Well, maybe. But such a solution does far more harm than good. On the sheer level of plot mechanics the idea that Horus becomes the crazed dictator shown in Galaxy in Flames because he's been infected is rather narratively uninteresting; once we remove Horus free will in such a way we reduce the flawed but noble warrior of Horus Rising into little more than sneering MacGuffin. Writing off "Crusade's End" as a brief but significant misstep might actually be preferable in terms of salvaging the trilogy as a whole. More importantly, though, the disease metaphor carries with it some exceptionally unpleasant connotations. It simultaneously robs Horus of moral responsibility for the decion on which the entire series is based, and equates disagreement with authority with a form of sickness. There's nothing wrong with presenting the Imperium as viewing heresy that way (so long as it doesn't appear the author is buying into that idea), but as far as actual real-life people are concerned, this idea should be rejected with all possible force. New ideas and principles can spread like a disease, but there we must abandon the metaphor, or else commit ourselves to a form of authoritarianism no less unpleasant than that of the Imperium.
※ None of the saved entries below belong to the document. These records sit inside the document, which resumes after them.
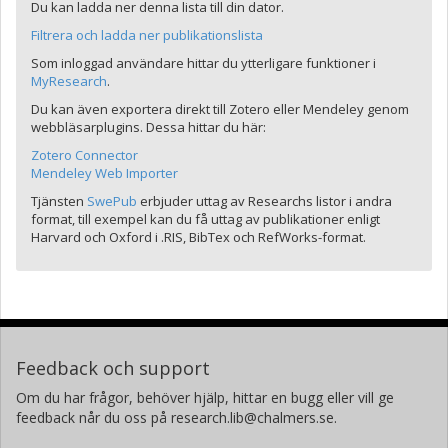
Du kan ladda ner denna lista till din dator.
Filtrera och ladda ner publikationslista
Som inloggad användare hittar du ytterligare funktioner i
MyResearch
.
Du kan även exportera direkt till Zotero eller Mendeley genom
webbläsarplugins. Dessa hittar du här:
Zotero Connector
Mendeley Web Importer
Tjänsten
SwePub
erbjuder uttag av Researchs listor i andra
format, till exempel kan du få uttag av publikationer enligt
Harvard och Oxford i .RIS, BibTex och RefWorks-format.
Feedback och support
Om du har frågor, behöver hjälp, hittar en bugg eller vill ge
feedback når du oss på research.lib@chalmers.se.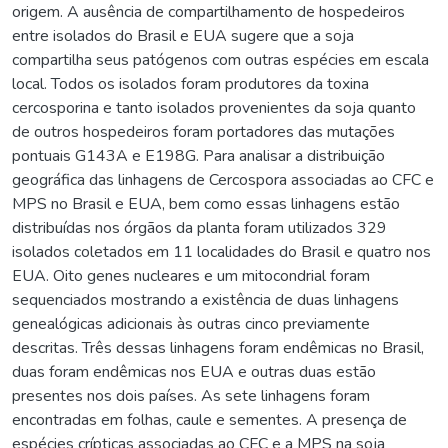
origem. A ausência de compartilhamento de hospedeiros
entre isolados do Brasil e EUA sugere que a soja
compartilha seus patógenos com outras espécies em escala
local. Todos os isolados foram produtores da toxina
cercosporina e tanto isolados provenientes da soja quanto
de outros hospedeiros foram portadores das mutações
pontuais G143A e E198G. Para analisar a distribuição
geográfica das linhagens de Cercospora associadas ao CFC e
MPS no Brasil e EUA, bem como essas linhagens estão
distribuídas nos órgãos da planta foram utilizados 329
isolados coletados em 11 localidades do Brasil e quatro nos
EUA. Oito genes nucleares e um mitocondrial foram
sequenciados mostrando a existência de duas linhagens
genealógicas adicionais às outras cinco previamente
descritas. Três dessas linhagens foram endêmicas no Brasil,
duas foram endêmicas nos EUA e outras duas estão
presentes nos dois países. As sete linhagens foram
encontradas em folhas, caule e sementes. A presença de
espécies crípticas associadas ao CFC e a MPS na soja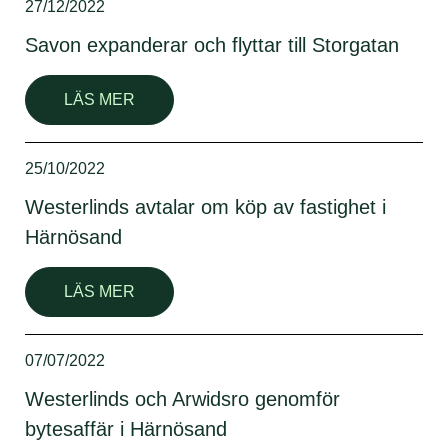
27/12/2022
Savon expanderar och flyttar till Storgatan
LÄS MER
25/10/2022
Westerlinds avtalar om köp av fastighet i
Härnösand
LÄS MER
07/07/2022
Westerlinds och Arwidsro genomför
bytesaffär i Härnösand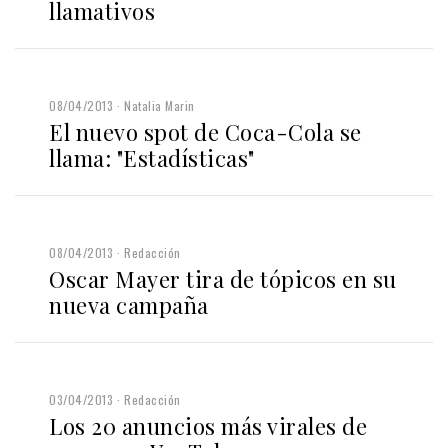
llamativos
08/04/2013
Natalia Marin
El nuevo spot de Coca-Cola se
llama: "Estadísticas"
08/04/2013
Redacción
Oscar Mayer tira de tópicos en su
nueva campaña
03/04/2013
Redacción
Los 20 anuncios más virales de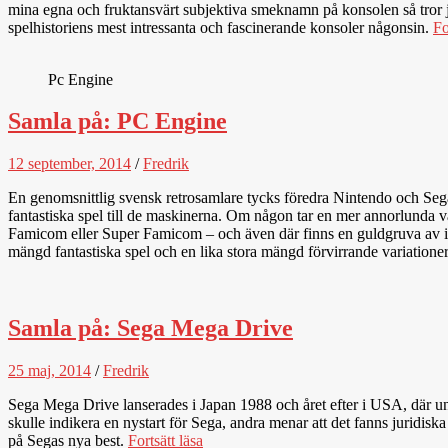
mina egna och fruktansvärt subjektiva smeknamn på konsolen så tror 
spelhistoriens mest intressanta och fascinerande konsoler någonsin.
Fo
Pc Engine
Samla på: PC Engine
12 september, 2014
/
Fredrik
En genomsnittlig svensk retrosamlare tycks föredra Nintendo och Sega 
fantastiska spel till de maskinerna. Om någon tar en mer annorlunda v
Famicom eller Super Famicom – och även där finns en guldgruva av intr
mängd fantastiska spel och en lika stora mängd förvirrande variation
Samla på: Sega Mega Drive
25 maj, 2014
/
Fredrik
Sega Mega Drive lanserades i Japan 1988 och året efter i USA, där 
skulle indikera en nystart för Sega, andra menar att det fanns jurid
på Segas nya best.
Fortsätt läsa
What all this amounts to is simple; we can all choose for ourselves how close McNeill's novel comes to performing it's nigh-impossible task. But in doing so we should be aware that a balance is in play. The closer we come to signing off on Horus' betrayal as plausibly tumbling from the seismic shifts of earlier events, the harder we have to push theories that either lessen the impact of those events, or which come altogether too close to embracing the kind of thinking which makes the background of this fictional world as dark and oppressive as it is.
So a strong effort doomed to failure? Or a coherent tale of treachery underpinned by worryingly retrograde politics? Either way, False Gods gets the same score.